Questo dio, nella forma di “Min-ka-mut-f” o “toro di sua madre” rappresentava anche la forza procreatrice e la fertilità. Il richiamo al toro, (in Egitto il toro era chiamato “ka” come l’anima dell’uomo), lascia intuire che le corna taurine, presenti in diversi petroglifi spesso contenuti nelle domus de janas, costituissero una metafora della potenza sessuale fecondatrice. Non solo, ma la protome taurina che appare all’interno del nuraghe S.Barbara di Villanova Truschedu durante il solstizio invernale (“la Luce del Toro” – GRS) raffigura, come si rileva nelle due immagini in basso, anche la sezione di un apparato genitale femminile, analogamente a quanto avveniva nelle rappresentazioni del dio androgino Min.
Vorrei infine osservare come la nostra socia Beatrice Auguadro ci avesse tempo fa inviato la foto di alcune steli provenienti da una frazione di Sondrio denominata Caven, una delle quali , la “Caven 3”, è riportata nella quinta immagine allegata. I petroglifi che vi sono incisi richiamano in maniera impressionante quelli riportati sui vasi di Sardara. La stele valtellinese non presenta alcuna coppetta sporgente, ma le linee curve e parallele del registro inferiore sembrano racchiudere una figura che prospetticamente richiama la nostra coppetta. Le ipotesi interpretative dei segni incisi sulla “Caven 3” sono diverse, anche se quella prevalente pare ricondursi alla raffigurazione della Dea Madre.
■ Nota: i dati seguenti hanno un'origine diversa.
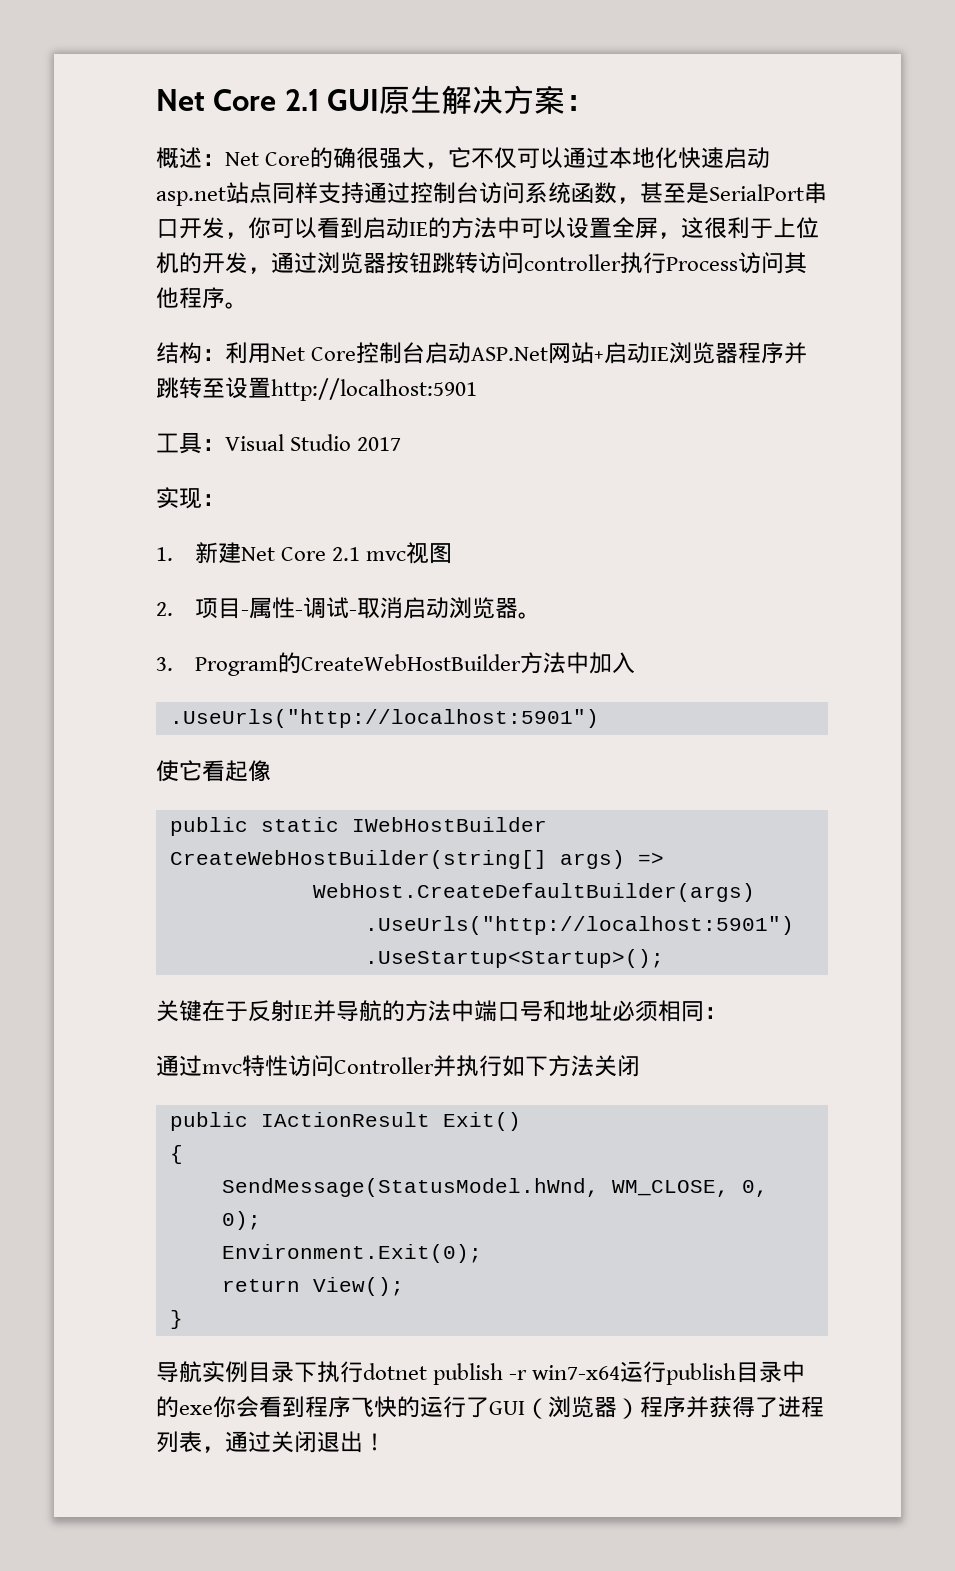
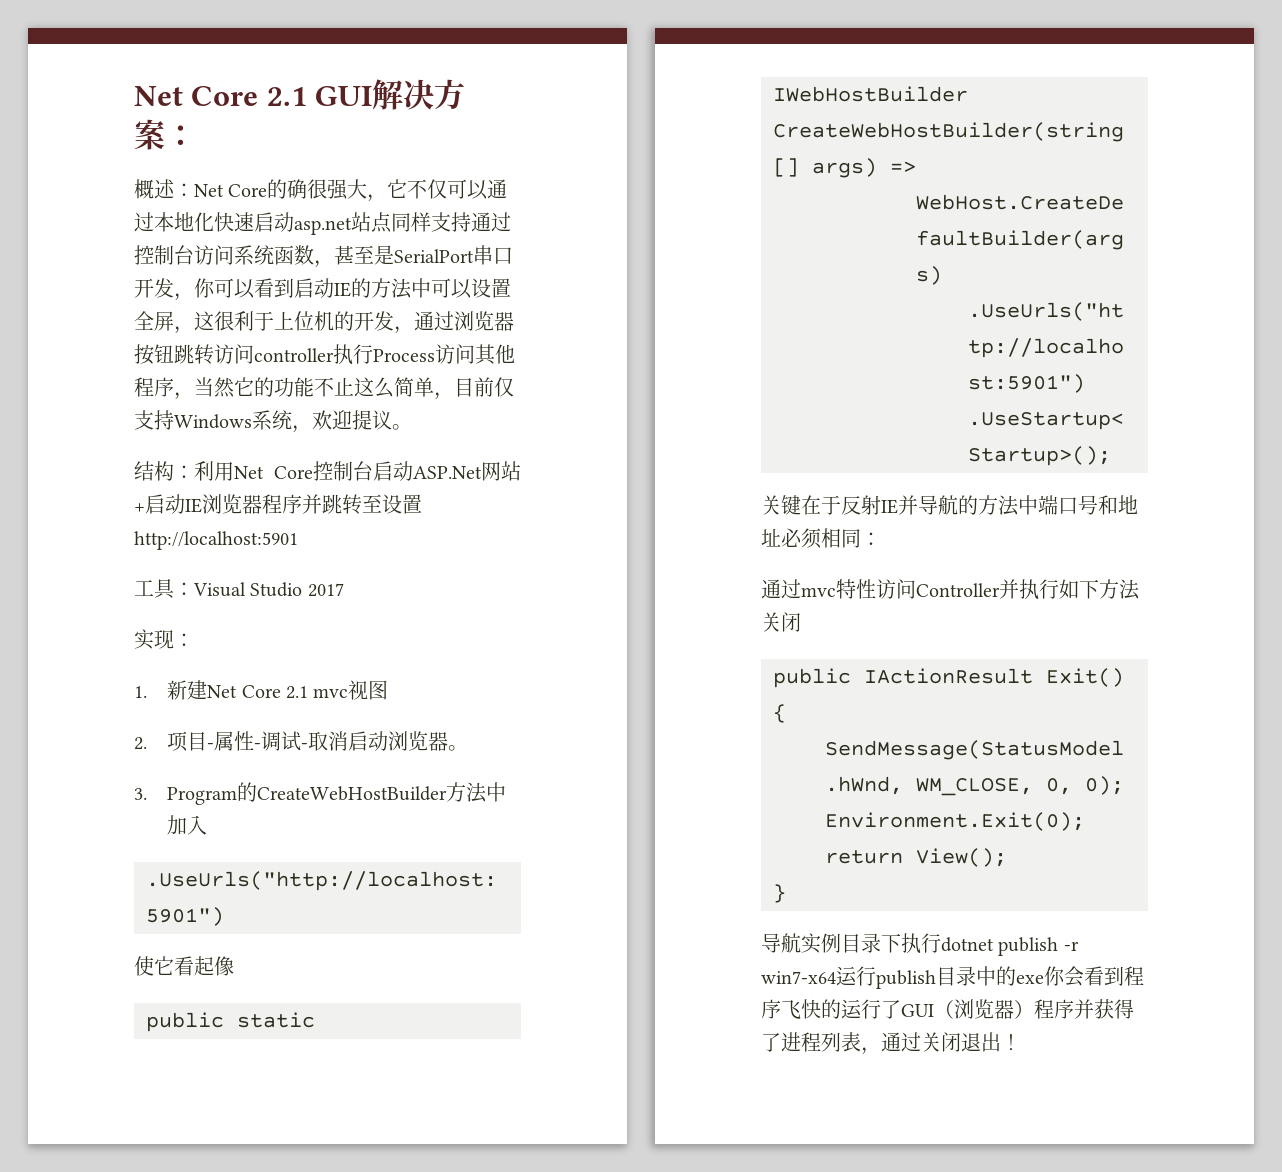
[379,85,442,114] 原生 -> (373, 96) none
(225, 298) none -> [174,377,514,400] [134,410,392,433] ，当然它的功能不止这么简单，目前仅支持Windows系统，欢迎提议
Da semplici appassionati non entriamo in merito alle differenti tesi che si propongono, ma ribadendo le evidenti analogie con i vasi di Sardara, ci permettiamo di osservare che anche le doppie spirali presenti sulla destra della stele valtellinese potrebbero voler raffigurare l’apparato genitale femminile (cfr.link a margine), rafforzando quindi quel concetto di rigenerazione della vita -intimamente connesso al culto della dea madre-, che avevamo da tempo attribuito ai segni incisi sui vasi di Santa Anastasia.

Per concludere è bene osservare che la presenza di simbologie simili in regioni così distanti non deve sorprendere, mentre lascia molto perplessi il divario di datazione tra i reperti valtellinesi e quelli sardi, poiché i primi vengono fatti risalire alla fine dell’eneolitico / inizio del Bronzo Antico (1900/1800 a.C.), i secondi al primo Ferro (900/700 a.C.). Un ulteriore mistero che semplici appassionati come noi non possono certo sbrogliare.